The PATRIC resource supports a number of computational services (e.g., genome assembly and annotation, model production, etc.). These services are hosted on an extensible set of computational resources at Argonne. The interface between the user’s interaction with the PATRIC website and the computational resources is called the App Service. The App Service presents a unified view of all supported services, allowing the user to submit requests, monitor progress, and view results within a common framework on the PATRIC website. For the developers, the App Service enables the development of new applications without the need to handle the details of process execution and management.
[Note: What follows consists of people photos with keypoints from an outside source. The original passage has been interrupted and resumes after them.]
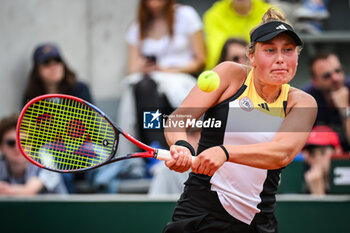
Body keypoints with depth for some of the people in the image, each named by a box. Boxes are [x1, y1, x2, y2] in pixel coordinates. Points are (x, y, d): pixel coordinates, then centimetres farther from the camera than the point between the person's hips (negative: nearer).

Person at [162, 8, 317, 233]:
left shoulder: (302, 103, 1)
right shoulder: (231, 74, 0)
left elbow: (283, 153, -18)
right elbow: (178, 119, -8)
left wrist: (224, 152, -35)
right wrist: (181, 146, -32)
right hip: (199, 213, -1)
Source Code: https://github.com/PATRIC3/app_service

App Service API:

The App Service is connected to the rest of the PATRIC tools and website via a programmatic JSON RPC API. The API has 6 commands:

  • enumerate_apps

  • start_app

  • query_tasks

  • query_task_summary

  • query_task_details

  • enumerate_tasks

The associated resource is: https://p3.theseed.org/services/app_service

Hardware Deployment

The hardware hosted at Argonne National Laboratory on behalf of the University of Chicago’s bioinformatics computing core supporting the PATRIC services are as follows:

  • Production support services

    • 24 x E5-2620 CPUs

    • 256 GB RAM

  • Production support services

    • 40 x E5-2640 CPUs

    • 768 GB RAM

  • User Data Management and Compute Scheduling

    • 12 x E5-2620 CPUs

    • 256 GB RAM

  • Solr Cloud servers (x3)

    • 32 Xeon Gold 6134 CPUs

    • 760 GB RAM

    • 5.3 TB SSD storage

  • ARAST Server and Primary Compute

    • 12 x E5-2620 CPUs

    • 256 GB RAM

  • Compute server

    • 12 x E5-2620 CPUs

    • 256 GB RAM

  • Compute server (3)

    • 32 x Xeon Gold 6134 CPUs

    • 786 GB RAM

  • Loadbalanced / Failover Proxy Server

    • 2 systems, each 4 CPUs, 64GB RAM, 10Gb network

Storage is provided to the above systems through Fibre Channel SAN storage. The SOLR portion of PATRIC and the FTP site are currently consuming approximately 10 TB of storage.